If a movie is rated as a Third Level film (三級片), its promotional materials must also be screened by the Office for Film, Newspaper and Article Administration. In addition, any videotape or discs that will be sold must be sealed by plastic bagging before it can be sold.

The Board of Review consists of ten members and nine other persons who are not public officers. Members act as "censors" and review submitted films for classification. Film distributors or any person who disagrees with the censors may request the Board to review that decision.

Under the Film Censorship Ordinance, the Film Censorship Authority may appoint persons to be film censorship advisers as needed, usually for a one-year term. Once every two weeks, panel members are invited to preview films along with the censors and provide their views on film classification.
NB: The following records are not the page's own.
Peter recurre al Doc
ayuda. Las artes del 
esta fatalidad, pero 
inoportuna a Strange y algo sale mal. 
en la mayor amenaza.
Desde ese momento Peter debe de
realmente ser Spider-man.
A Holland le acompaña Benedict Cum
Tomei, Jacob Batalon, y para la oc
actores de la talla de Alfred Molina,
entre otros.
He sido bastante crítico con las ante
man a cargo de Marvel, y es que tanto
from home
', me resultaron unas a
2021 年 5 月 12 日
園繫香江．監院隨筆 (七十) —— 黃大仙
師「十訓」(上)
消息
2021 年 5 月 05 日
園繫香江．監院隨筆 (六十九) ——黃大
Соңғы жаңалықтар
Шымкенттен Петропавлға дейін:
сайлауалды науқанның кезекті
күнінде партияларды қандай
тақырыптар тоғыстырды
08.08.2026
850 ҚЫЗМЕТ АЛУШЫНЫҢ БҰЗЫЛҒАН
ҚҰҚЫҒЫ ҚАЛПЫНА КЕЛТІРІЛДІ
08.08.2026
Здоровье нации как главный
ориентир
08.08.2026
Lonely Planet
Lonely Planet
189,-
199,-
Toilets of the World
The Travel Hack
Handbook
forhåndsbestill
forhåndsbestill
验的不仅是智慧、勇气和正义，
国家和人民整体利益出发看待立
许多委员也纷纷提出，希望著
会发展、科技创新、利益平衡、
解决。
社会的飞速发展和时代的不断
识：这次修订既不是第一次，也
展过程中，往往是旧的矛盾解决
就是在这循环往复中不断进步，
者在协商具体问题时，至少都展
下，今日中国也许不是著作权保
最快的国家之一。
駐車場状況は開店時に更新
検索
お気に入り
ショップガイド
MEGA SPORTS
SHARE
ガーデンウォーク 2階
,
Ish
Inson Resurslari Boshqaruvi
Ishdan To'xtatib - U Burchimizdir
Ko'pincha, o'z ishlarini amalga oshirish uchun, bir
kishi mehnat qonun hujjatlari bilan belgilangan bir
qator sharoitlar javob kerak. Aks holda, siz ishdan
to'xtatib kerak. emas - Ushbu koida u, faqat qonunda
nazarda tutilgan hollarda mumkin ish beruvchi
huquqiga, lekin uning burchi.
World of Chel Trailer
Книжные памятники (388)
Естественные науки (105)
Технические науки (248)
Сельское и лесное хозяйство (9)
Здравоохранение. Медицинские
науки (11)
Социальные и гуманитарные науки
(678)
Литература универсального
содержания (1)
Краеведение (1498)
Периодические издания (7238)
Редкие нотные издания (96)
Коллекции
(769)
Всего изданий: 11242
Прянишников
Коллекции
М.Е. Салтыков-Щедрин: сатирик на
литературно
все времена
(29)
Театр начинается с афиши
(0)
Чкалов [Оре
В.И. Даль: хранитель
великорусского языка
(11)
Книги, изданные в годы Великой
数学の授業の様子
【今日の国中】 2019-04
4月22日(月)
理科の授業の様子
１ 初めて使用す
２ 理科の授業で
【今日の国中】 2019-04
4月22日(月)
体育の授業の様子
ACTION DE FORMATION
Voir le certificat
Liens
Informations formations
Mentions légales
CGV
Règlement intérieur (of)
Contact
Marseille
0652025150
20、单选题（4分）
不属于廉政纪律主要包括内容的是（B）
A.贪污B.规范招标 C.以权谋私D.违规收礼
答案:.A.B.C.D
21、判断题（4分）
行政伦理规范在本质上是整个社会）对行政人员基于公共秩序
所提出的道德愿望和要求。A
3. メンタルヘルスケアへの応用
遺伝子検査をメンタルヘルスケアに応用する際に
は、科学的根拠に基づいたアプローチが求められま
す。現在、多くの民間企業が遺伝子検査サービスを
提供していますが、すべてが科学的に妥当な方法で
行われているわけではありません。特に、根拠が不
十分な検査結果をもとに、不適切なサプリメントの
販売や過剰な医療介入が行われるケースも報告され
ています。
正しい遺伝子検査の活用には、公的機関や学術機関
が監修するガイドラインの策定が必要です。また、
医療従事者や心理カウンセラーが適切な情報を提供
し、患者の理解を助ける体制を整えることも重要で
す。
The panel of advisers currently has 300 members, including teachers, social workers, professionals, housewives, and college students.

==Ratings system==

| Image | Text |
|---|---|
| Level I | Category I: Suitable for All Ages (適合任何年齡人士觀看) Self explanatory. |
| Level II | Category II: Not Suitable for Children (兒童不宜) (pre-1995 legacy rating) The Government suggests parental guidance when watching the film. This rating is now divided into levels and . |
| Level II-A | Category IIA: Not Suitable for Children (兒童不宜) The Government advises parents that some content may be inappropriate for children. Parental Guidance is advised. |
| Level II-B | Category IIB: Not Suitable for Young Persons and Children (青少年及兒童不宜) The Government strongly advises parental guidance when watching the film for young persons and children. |
| Level III | Category III: Persons Aged 18 and Above Only (只准18歲或以上人士觀看) Self explanatory. The Government requires all viewers of the film to be eighteen years of age or older. Minors are banned from renting, purchasing, or watching the film in a movie theatre (list of films). |

Category III is the sole category of the four that is legally mandated and forbids a certain portion of the population from viewing the film. The remaining three are advisory ratings only. Ticket sellers and ushers in movie theatres are legally obligated to check the identity of a person who wishes to watch a Category III film, for proof of age, to ensure legal compliance.

==Surveys==
Every two years, the Television and Entertainment Licensing Authority (TELA) commissioned an independent research company to conduct a large-scale survey to collect the public's views on the film classification system and the film classification standards. In 2000, a survey was conducted on 617 members of the public, aged 13 to 59 years old. In addition, supplementary surveys were conducted on 108 members on the panel of advisers and 472 moviegoers. The survey findings were that almost all respondents were aware the classification system was in place, and 59% could identify the current system, as well as its symbols and their meanings.

Findings of a survey conducted from 2010 to 2011 revealed that there was general community support of the existing film classification system and its standards.